=== Task instructions ===
• 1. Name each thing the writer of the piece about finding a welcoming church says she loved as a child.
• 2. Write the next part of the piece about finding a welcoming church, picking up after its final sentence.

This evening my heart was completely flooded with joy and praise. And before I go further, let me just interject that today has been HARD. Like WAY hard. So before you get some unrealistic picture from what I’m about to paint…. Picture it all amid several melt downs (including one of my own), a dirty house, a few bite marks,….at this very moment I have a screaming three year old that doesn’t want to sleep because four books was not enough. It’s been hard but you guys God is good even in the hard, amen? The kids and I gathered around our kitchen island (seriously, I can’t believe we are still squeezing the six of us around this thing and there is a dining table four feet away that seats eight! Haha!) I served everyone their plates and Caleb said “And now we can pray!” and Micaila said “Yeah! You’re right, lets pray!” I asked them who wanted to be the one to pray and they all were saying “Me! Me! Me!” This may surprise you all. I mean I AM a pastors daughter, why is this such a big deal? Well I have an even bigger shocker, it’s a big deal because it’s NEVER happened. My children have NEVER wanted to pray at the dinner table. When I have tried to encourage them to, they mostly look down and hope I don’t press to hard.
In April, we visited a church in our small town. This was like our last effort and if it didn’t work out I figured we would just have to move. They were the most genuine welcoming people I had ever been greeted by. They didn’t just give a casual “Good morning, nice to have you.” And assume “You’ll figure the rest out.” They warmly welcomed us, made sure we knew of every event, activity, and appropriate class we could be a part of. Basically, they went great lengths to assure us that they wanted us there.
We’ve visited a lot of churches and one thing I have learned in the process is how important it is to WELCOME visitors. I know. It’s hard. You feel a bit awkward. You wonder if they even want to be spoken to. We have got to get over our own comfort and church cliques and ENSURE people feel welcomed by the body of Christ.
So we tried a Sunday school class and were so impressed by how committed to being in God’s Word this group of adults was. It wasn’t a social hour, it was an hour meant for edifying each other and growing in grace and knowledge of our Lord. And our kids went to class and they thoroughly enjoyed it as well. We recently have been able to start going on Wednesday nights. And we are becoming more and more connected to this church and I see how God is working in the life of this church and my life and my children’s lives. It was not that long ago that Caleb told me “I don’t want to go to church. I don’t like church.” I was heartbroken. As a child I LOVED church. I loved my church family. I loved GA’s and youth, and camp and growing up in church. And I was so discouraged that our children (and me and Jason for that matter) were not connected to God’s people like I had always been.

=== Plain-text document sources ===
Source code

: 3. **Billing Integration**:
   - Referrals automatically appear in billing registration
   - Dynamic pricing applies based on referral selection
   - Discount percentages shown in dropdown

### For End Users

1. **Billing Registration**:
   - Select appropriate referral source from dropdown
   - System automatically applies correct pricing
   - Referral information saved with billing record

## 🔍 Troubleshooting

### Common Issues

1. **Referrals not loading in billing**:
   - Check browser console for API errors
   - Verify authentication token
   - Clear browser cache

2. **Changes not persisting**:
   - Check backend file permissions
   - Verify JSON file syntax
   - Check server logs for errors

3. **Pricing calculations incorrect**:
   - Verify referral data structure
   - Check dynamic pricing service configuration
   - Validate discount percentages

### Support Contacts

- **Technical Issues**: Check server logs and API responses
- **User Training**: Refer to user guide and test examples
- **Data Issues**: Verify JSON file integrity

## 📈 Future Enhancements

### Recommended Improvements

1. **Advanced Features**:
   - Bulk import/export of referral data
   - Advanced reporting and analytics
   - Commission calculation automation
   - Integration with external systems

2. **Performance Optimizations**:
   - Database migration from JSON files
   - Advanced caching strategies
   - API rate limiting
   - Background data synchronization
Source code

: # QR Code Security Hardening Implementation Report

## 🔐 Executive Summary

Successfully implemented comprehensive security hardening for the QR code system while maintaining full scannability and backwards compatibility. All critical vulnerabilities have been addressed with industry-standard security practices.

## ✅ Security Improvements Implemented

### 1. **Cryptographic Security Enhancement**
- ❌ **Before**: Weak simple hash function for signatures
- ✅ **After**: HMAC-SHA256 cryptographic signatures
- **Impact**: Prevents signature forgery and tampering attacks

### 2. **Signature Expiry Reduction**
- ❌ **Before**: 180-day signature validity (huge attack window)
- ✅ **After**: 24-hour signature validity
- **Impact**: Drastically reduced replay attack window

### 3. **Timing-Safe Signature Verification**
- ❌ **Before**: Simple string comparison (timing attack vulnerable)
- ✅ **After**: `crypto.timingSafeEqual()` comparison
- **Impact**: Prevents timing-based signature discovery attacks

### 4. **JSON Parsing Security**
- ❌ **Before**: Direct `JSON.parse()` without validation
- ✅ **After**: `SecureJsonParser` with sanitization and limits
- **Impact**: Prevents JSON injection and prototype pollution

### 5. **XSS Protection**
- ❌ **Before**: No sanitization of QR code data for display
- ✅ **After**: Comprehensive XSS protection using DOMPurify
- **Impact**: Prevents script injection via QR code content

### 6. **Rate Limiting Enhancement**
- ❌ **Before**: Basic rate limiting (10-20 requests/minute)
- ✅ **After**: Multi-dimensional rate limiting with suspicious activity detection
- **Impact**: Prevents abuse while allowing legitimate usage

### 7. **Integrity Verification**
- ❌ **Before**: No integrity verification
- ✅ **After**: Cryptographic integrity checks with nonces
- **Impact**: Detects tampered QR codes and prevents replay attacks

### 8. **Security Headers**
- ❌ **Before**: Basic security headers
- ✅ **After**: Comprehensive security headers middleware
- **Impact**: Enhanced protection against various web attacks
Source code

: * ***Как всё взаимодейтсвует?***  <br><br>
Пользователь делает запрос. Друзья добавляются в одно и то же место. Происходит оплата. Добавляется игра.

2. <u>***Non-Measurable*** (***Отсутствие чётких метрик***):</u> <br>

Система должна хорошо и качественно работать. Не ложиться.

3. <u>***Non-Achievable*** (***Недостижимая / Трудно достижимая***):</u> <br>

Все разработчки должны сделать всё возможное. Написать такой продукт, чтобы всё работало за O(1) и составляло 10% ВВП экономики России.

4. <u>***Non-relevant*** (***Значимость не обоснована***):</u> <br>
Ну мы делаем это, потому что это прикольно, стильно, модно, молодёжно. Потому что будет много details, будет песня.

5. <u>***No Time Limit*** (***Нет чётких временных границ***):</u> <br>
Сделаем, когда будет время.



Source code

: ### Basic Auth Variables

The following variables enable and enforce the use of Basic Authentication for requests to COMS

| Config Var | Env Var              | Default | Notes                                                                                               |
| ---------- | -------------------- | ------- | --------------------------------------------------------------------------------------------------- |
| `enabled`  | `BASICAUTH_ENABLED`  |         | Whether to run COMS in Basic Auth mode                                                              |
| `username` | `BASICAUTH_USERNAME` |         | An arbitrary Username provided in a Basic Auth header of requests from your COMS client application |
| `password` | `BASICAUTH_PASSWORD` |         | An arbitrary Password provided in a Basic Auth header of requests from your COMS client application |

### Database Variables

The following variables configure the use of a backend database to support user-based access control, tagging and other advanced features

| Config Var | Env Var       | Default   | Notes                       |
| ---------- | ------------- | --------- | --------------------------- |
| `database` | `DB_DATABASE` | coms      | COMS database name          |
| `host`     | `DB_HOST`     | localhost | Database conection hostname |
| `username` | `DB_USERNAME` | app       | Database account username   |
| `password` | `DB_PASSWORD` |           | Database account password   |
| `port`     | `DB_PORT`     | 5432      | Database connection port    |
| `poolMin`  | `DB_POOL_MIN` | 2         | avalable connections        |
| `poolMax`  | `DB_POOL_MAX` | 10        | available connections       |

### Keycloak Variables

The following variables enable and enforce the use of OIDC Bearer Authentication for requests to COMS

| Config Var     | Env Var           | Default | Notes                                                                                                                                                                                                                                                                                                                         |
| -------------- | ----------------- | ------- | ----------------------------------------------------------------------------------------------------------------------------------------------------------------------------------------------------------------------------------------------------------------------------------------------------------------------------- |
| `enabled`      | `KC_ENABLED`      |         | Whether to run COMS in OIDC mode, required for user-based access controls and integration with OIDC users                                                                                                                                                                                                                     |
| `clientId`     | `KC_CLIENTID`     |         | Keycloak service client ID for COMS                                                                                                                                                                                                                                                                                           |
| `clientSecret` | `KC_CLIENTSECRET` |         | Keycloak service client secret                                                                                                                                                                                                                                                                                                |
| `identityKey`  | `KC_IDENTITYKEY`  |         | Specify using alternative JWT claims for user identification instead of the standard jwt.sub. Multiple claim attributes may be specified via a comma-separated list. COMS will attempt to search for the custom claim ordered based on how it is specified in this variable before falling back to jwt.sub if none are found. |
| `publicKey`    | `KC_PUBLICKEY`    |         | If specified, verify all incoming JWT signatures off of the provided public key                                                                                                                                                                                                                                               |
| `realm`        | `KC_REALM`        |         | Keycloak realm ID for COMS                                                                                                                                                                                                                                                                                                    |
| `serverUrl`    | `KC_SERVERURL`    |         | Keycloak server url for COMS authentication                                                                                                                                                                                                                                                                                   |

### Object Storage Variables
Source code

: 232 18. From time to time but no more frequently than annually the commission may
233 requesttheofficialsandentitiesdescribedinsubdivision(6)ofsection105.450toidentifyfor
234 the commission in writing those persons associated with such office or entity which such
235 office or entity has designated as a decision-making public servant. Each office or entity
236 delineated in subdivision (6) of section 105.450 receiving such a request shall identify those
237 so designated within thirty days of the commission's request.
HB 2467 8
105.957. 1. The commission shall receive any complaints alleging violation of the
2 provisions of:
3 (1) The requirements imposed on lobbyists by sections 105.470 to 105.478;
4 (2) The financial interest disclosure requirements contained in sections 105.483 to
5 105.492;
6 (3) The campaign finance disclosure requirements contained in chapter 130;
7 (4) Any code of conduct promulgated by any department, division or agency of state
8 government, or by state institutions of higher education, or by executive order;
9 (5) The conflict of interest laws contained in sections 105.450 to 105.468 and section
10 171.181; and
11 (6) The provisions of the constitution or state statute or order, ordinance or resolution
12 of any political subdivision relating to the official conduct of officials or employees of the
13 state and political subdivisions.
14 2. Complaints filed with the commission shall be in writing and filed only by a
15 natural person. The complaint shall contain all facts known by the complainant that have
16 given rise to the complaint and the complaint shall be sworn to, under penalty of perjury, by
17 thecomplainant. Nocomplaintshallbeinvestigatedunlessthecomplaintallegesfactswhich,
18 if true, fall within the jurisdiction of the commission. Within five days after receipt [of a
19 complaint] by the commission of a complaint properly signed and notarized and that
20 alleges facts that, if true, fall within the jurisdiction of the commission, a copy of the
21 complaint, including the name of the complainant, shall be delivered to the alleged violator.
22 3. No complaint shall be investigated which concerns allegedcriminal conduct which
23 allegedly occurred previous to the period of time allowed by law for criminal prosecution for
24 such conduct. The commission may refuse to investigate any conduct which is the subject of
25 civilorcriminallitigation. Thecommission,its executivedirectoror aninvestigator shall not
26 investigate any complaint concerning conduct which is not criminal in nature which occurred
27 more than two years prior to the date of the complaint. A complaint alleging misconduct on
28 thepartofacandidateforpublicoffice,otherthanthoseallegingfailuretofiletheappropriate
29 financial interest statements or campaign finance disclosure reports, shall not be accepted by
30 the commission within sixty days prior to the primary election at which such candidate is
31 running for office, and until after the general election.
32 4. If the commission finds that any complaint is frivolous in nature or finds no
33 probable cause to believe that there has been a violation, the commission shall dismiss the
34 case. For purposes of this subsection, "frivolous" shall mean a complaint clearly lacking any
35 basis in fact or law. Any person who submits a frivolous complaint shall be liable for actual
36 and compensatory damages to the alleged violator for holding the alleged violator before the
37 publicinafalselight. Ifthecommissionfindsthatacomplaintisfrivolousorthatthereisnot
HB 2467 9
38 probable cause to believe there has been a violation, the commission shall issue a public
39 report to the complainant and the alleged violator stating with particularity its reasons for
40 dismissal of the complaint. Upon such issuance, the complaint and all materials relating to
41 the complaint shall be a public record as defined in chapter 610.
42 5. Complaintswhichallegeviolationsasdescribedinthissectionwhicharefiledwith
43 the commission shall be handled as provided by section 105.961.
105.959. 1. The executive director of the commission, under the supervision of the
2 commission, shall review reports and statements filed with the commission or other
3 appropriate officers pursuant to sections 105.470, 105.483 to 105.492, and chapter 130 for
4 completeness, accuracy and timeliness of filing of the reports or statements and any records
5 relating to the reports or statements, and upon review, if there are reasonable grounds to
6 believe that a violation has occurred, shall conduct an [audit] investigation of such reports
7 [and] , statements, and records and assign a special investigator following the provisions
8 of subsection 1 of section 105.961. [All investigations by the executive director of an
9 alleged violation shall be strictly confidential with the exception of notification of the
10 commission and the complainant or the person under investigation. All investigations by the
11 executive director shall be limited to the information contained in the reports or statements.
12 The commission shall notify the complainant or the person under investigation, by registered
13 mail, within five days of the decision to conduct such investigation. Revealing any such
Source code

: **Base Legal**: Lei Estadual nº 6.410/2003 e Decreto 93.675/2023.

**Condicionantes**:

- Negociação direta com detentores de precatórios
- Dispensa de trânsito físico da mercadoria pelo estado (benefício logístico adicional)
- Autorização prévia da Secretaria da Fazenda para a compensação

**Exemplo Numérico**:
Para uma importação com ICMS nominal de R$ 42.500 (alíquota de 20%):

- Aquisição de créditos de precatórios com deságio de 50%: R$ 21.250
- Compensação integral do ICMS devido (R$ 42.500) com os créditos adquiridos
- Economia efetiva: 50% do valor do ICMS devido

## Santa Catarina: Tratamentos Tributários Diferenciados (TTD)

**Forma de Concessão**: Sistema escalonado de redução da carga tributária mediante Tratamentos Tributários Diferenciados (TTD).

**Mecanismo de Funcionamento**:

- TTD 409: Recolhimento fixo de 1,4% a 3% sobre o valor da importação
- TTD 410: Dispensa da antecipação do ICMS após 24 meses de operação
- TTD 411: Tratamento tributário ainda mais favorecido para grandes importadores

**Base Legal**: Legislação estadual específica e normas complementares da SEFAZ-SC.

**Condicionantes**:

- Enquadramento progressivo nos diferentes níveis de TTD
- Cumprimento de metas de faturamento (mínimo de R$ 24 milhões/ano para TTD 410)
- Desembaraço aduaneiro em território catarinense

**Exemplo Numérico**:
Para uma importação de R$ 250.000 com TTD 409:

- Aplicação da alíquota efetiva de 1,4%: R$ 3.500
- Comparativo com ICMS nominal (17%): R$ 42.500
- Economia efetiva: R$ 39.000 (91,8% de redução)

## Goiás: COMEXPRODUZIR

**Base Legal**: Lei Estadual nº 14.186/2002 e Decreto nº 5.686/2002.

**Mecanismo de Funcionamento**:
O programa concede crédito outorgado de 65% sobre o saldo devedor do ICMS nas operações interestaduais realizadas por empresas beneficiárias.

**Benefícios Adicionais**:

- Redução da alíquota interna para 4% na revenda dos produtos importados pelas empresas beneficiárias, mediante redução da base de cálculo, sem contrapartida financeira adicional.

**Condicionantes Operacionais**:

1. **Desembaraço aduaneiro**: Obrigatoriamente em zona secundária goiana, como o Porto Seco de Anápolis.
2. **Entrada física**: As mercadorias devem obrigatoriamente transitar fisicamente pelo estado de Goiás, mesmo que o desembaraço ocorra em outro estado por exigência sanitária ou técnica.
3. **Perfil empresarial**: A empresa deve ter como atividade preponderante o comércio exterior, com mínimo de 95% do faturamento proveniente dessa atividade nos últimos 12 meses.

=== Responses by item number ===
• 1.
- Church
- Her church family
- GA's
- Youth
- Camp
- Growing up in church

• 2.
Last week my kids all shared with me how they wished church was every night. And tonight, hearing their desire to commune with the Lord and thank him for our food and family, I’m just so grateful for God’s faithfulness. We had to hang in there to finally connect with a healthy church. There were times I wanted to give up. Rainy Sundays that I was just fine staying home. But the Holy Spirit kept pressing and pulling and reminding me “You need fellowship with Christians. You need the church. Don’t give up on my Bride!!” I never thought finding a church home would have been the struggle that it was. And I’m so thankful for His grace in that difficult season and for how He has brought us here with this church body.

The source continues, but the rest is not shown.